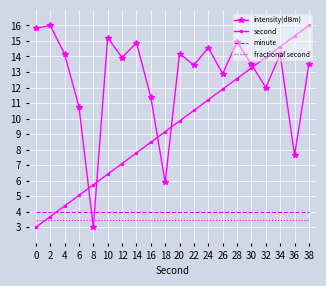

True or false: minute and fractional second cross at least once.

False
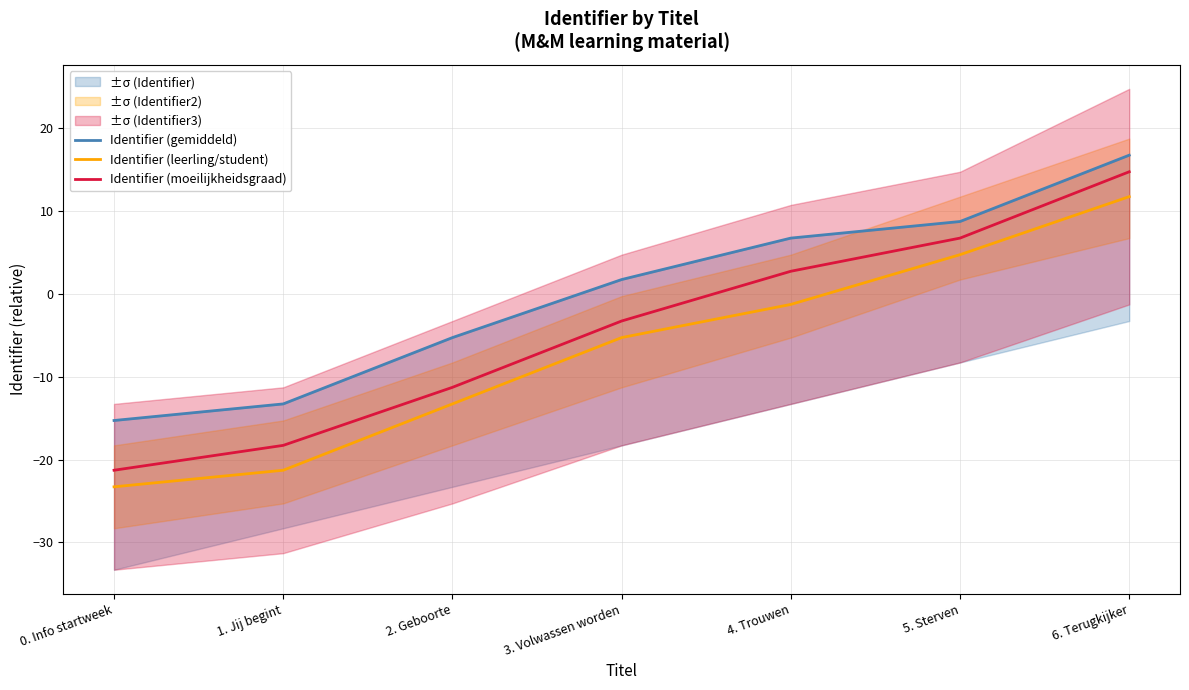

List the series in order of their peak value, highest first.

Identifier (gemiddeld), Identifier (moeilijkheidsgraad), Identifier (leerling/student)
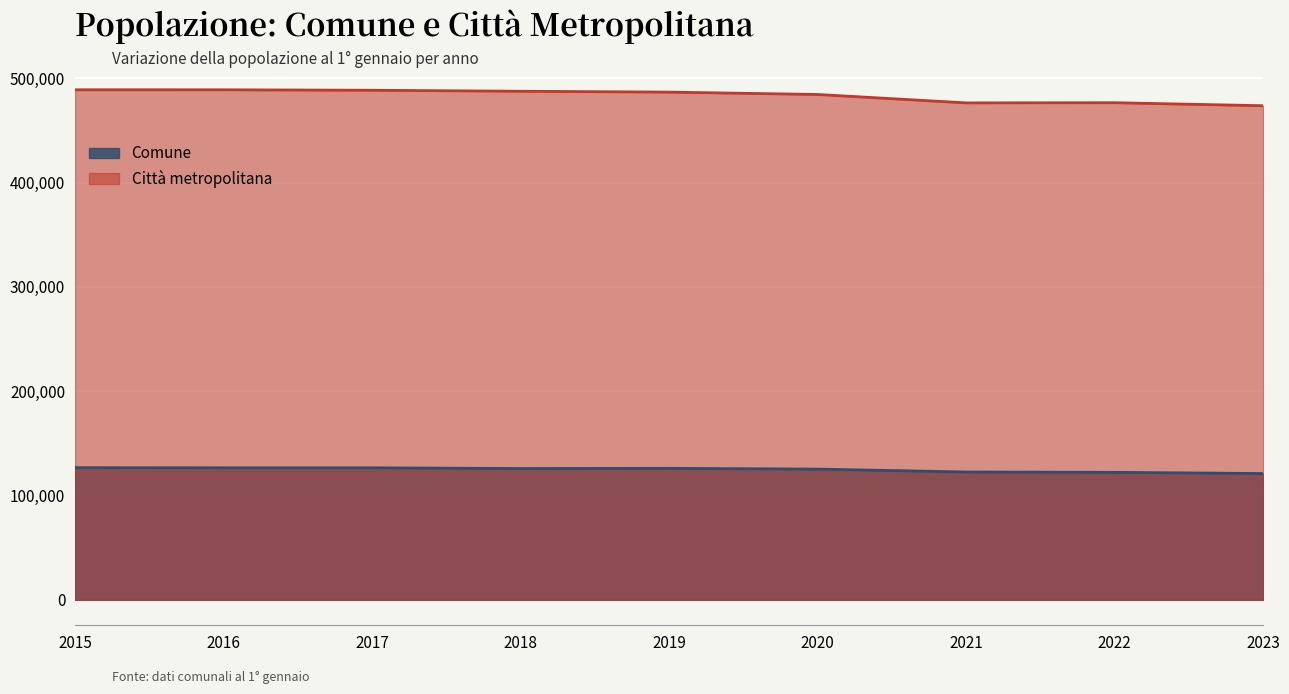

Where is the first local minimum for Comune?

2018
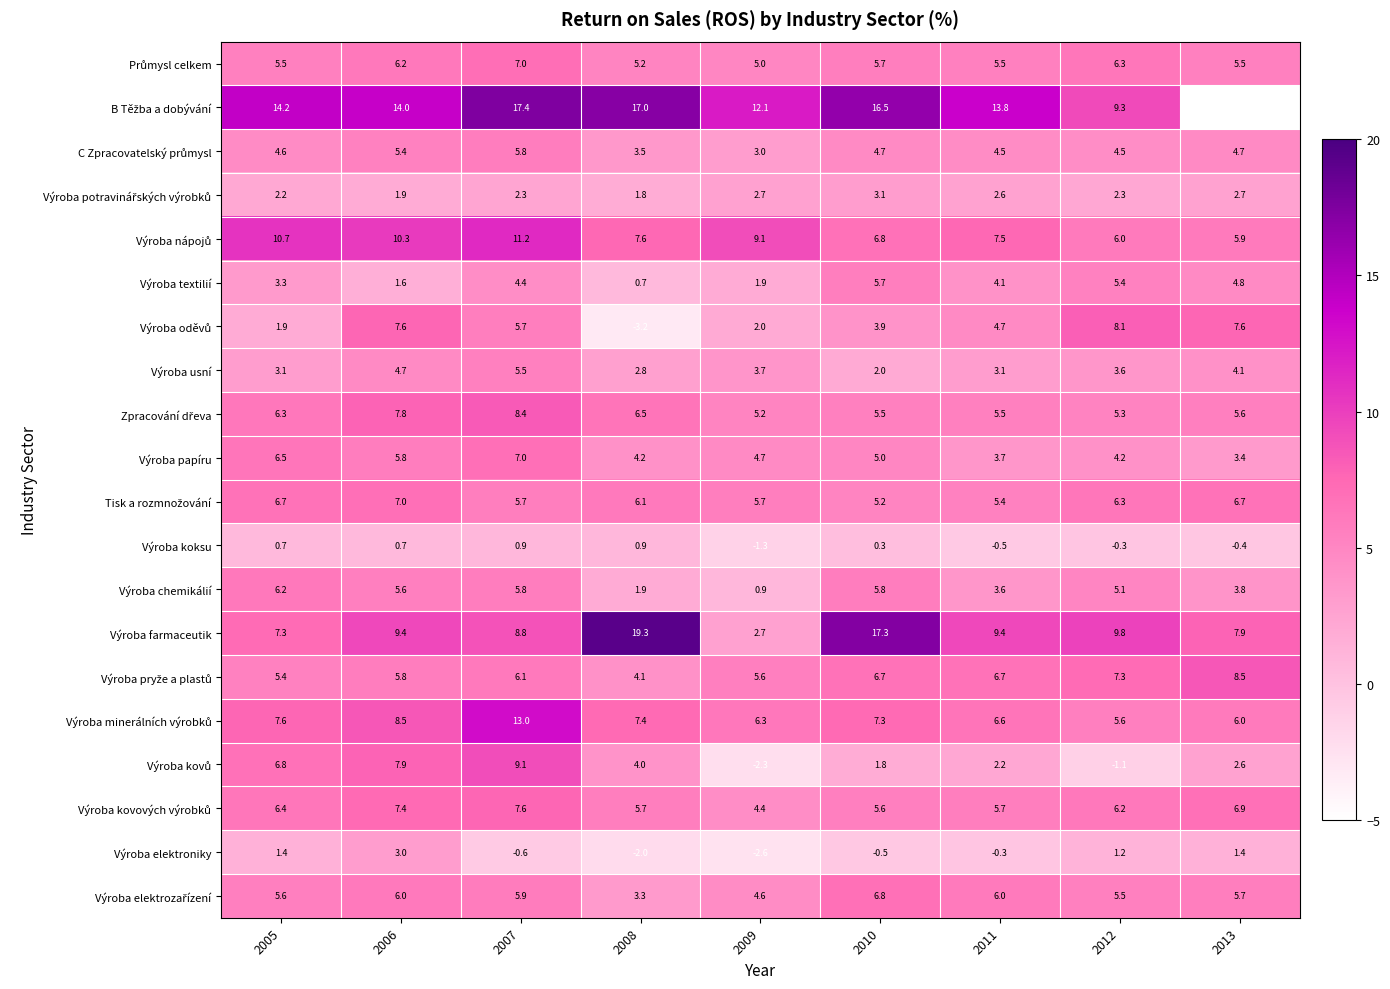

Is it true that Výroba chemikálií equals 5.1 at 2012?

True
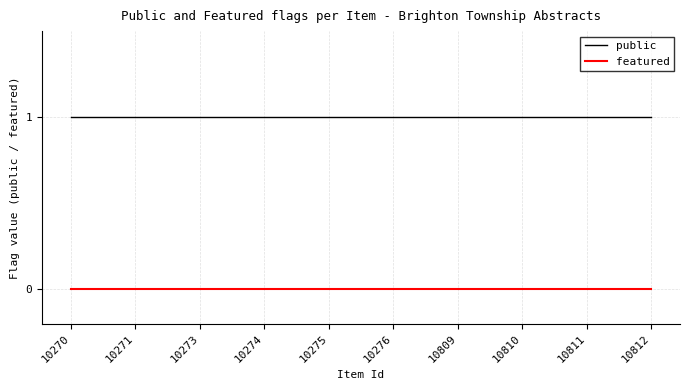

How many lines are shown in the chart?

2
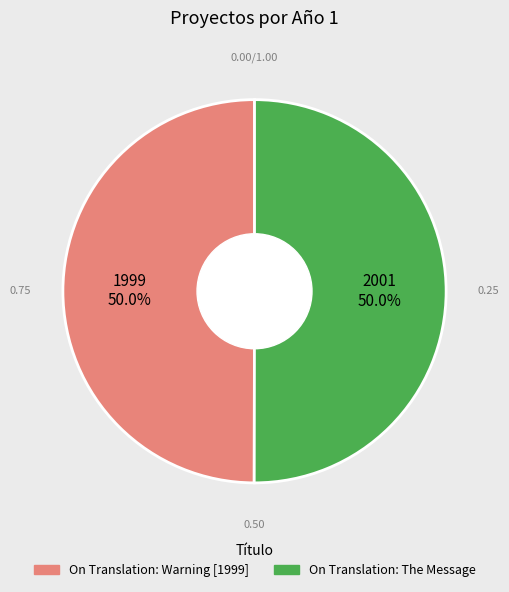

How many segments does this pie chart have?

2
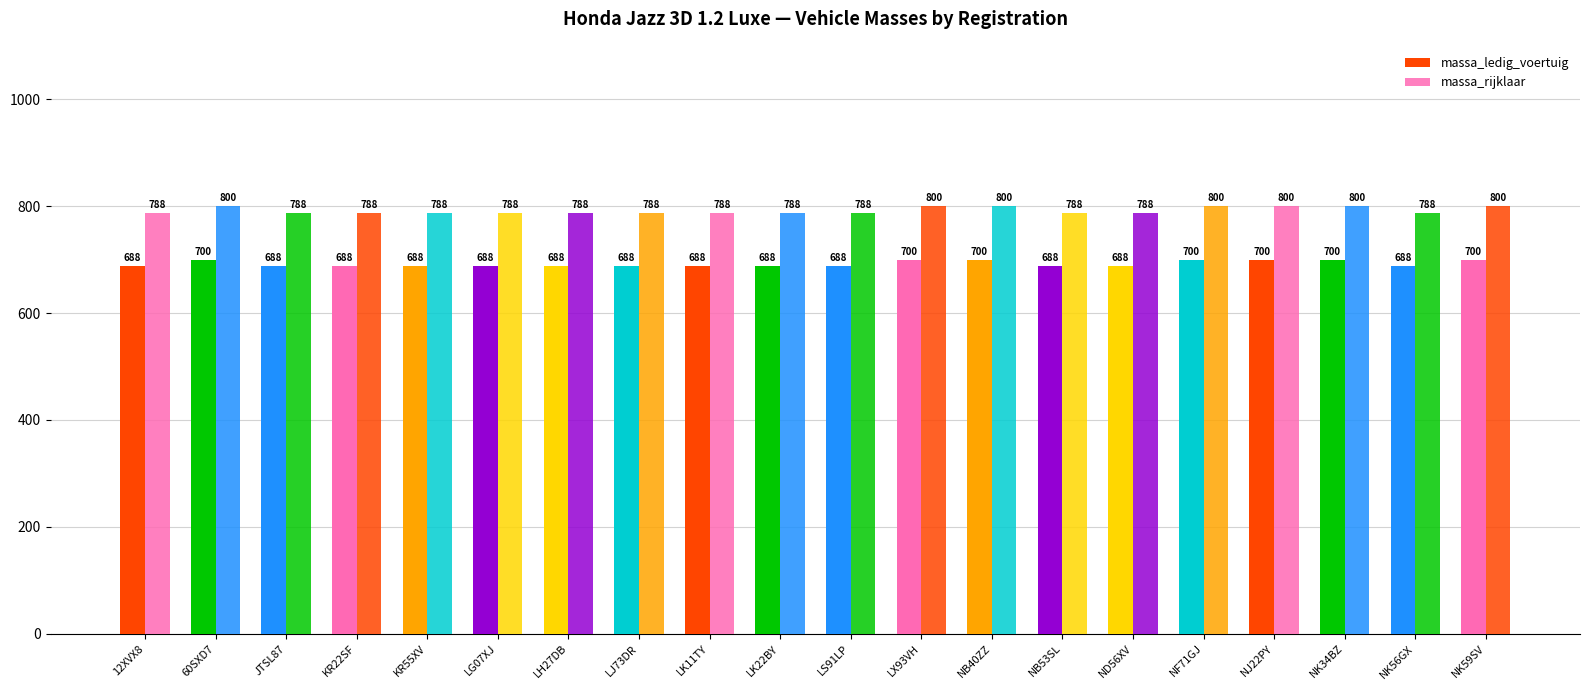

List the series in order of their overall mean, lowest first.

massa_ledig_voertuig, massa_rijklaar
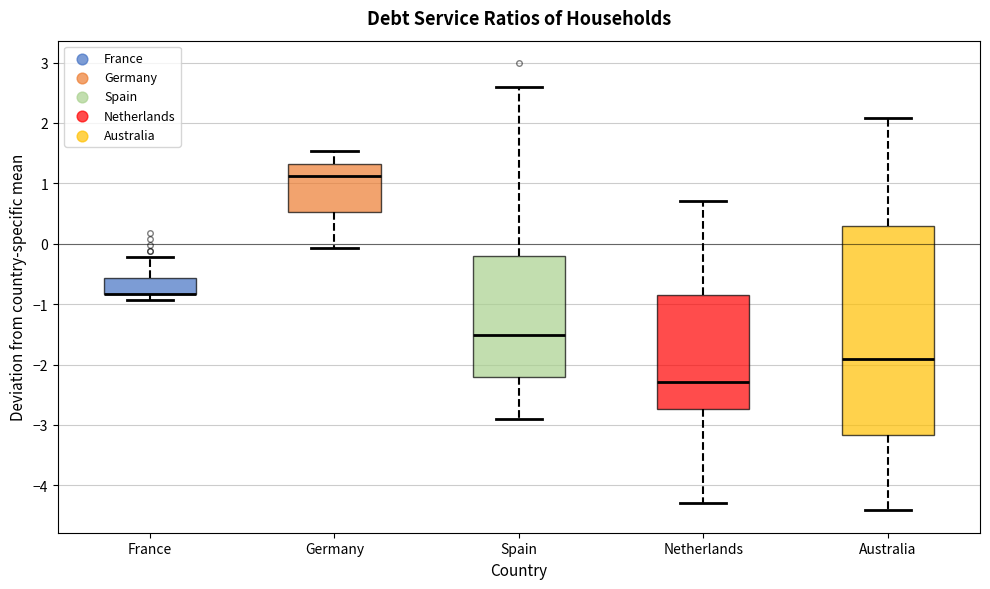

Where does the lower whisker of the box for Netherlands end on the y-axis? The values are not printed on the chart, so give them approximately, as read against the axis.

-4.3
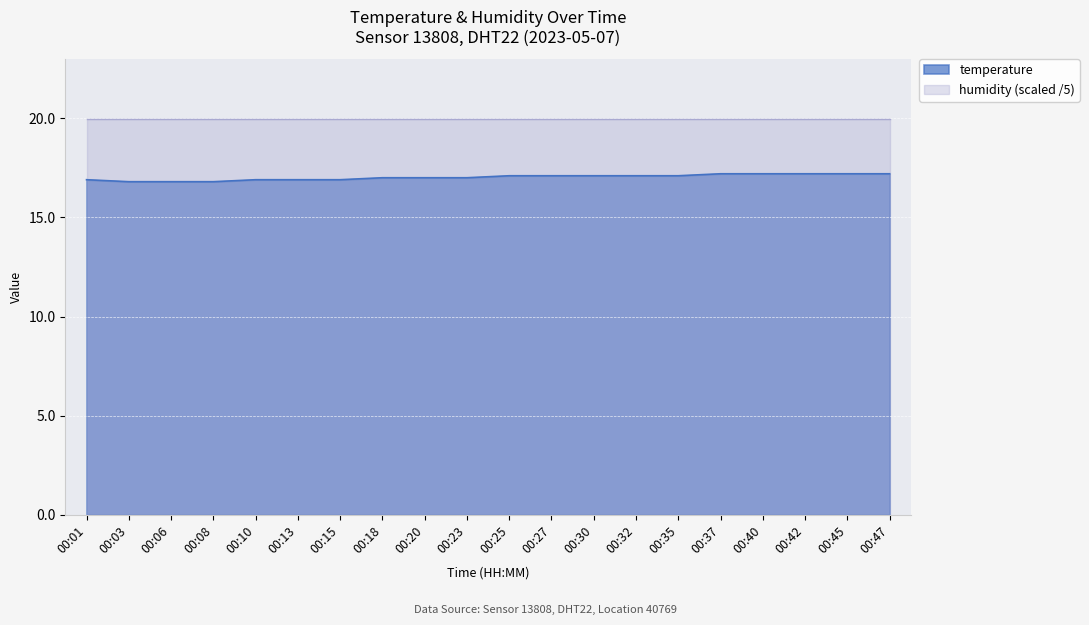

Which label corresponds to the largest value in the chart?

00:37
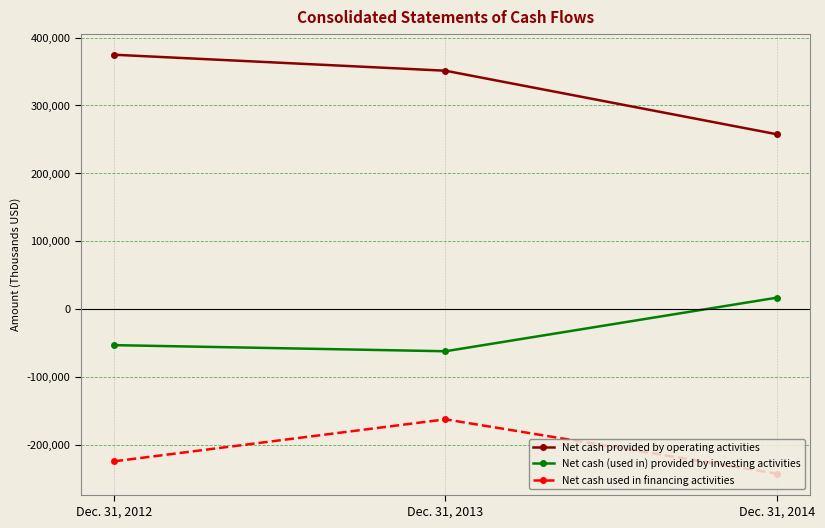

What value does the Net cash provided by operating activities series have at Dec. 31, 2014, to the nearest 100?

257500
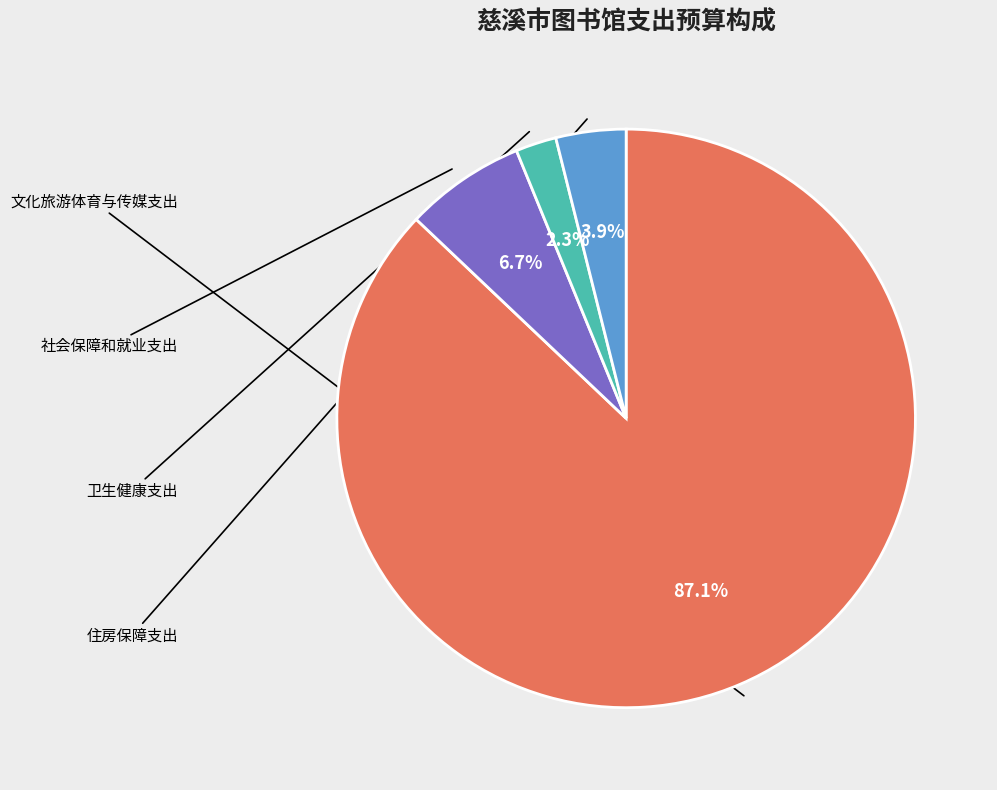

Is there a majority slice in this chart?

Yes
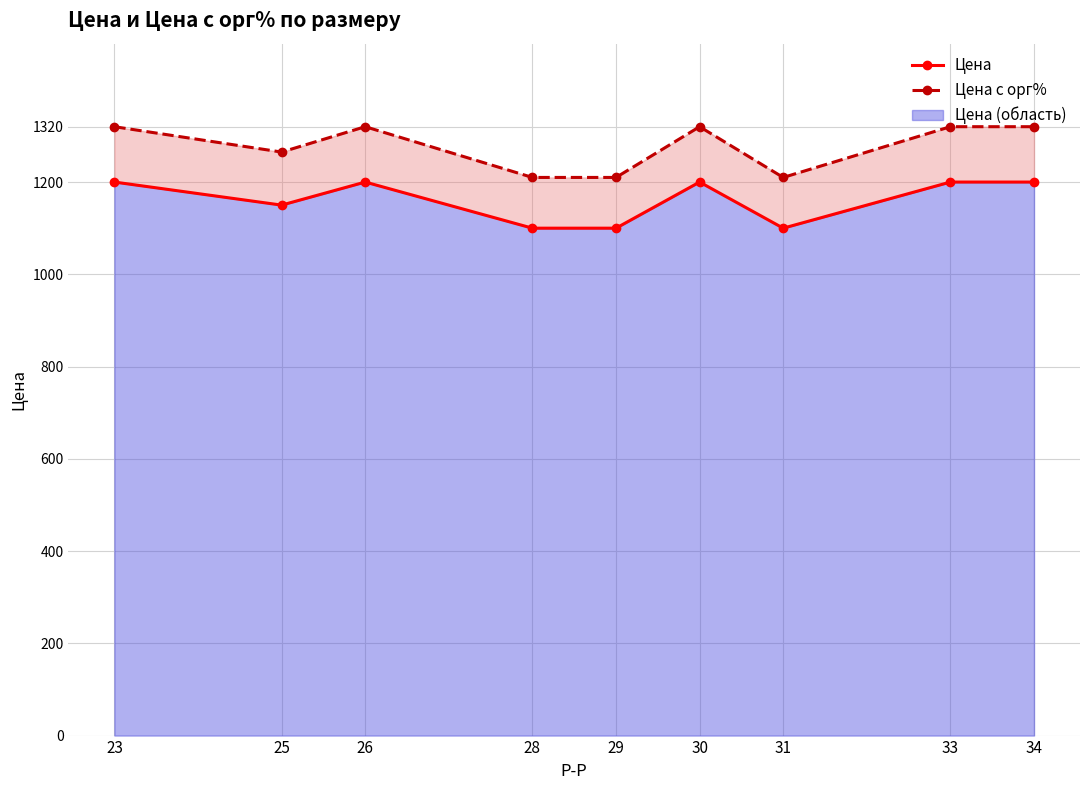

What is the highest value of the Цена с орг% series?

1320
________________________
◆ TASK ITEM ◆
Convert the items above into a numbered list of their lines, with blank lines and the pictures left out.

◆ TASK ANSWER ◆
1. True or false: minute and fractional second cross at least once.
2. False
3. List the series in order of their peak value, highest first.
4. Identifier (gemiddeld), Identifier (moeilijkheidsgraad), Identifier (leerling/student)
5. Where is the first local minimum for Comune?
6. 2018
7. Is it true that Výroba chemikálií equals 5.1 at 2012?
8. True
9. How many lines are shown in the chart?
10. 2
11. How many segments does this pie chart have?
12. 2
13. List the series in order of their overall mean, lowest first.
14. massa_ledig_voertuig, massa_rijklaar
15. Where does the lower whisker of the box for Netherlands end on the y-axis? The values are not printed on the chart, so give them approximately, as read against the axis.
16. -4.3
17. Which label corresponds to the largest value in the chart?
18. 00:37
19. What value does the Net cash provided by operating activities series have at Dec. 31, 2014, to the nearest 100?
20. 257500
21. Is there a majority slice in this chart?
22. Yes
23. What is the highest value of the Цена с орг% series?
24. 1320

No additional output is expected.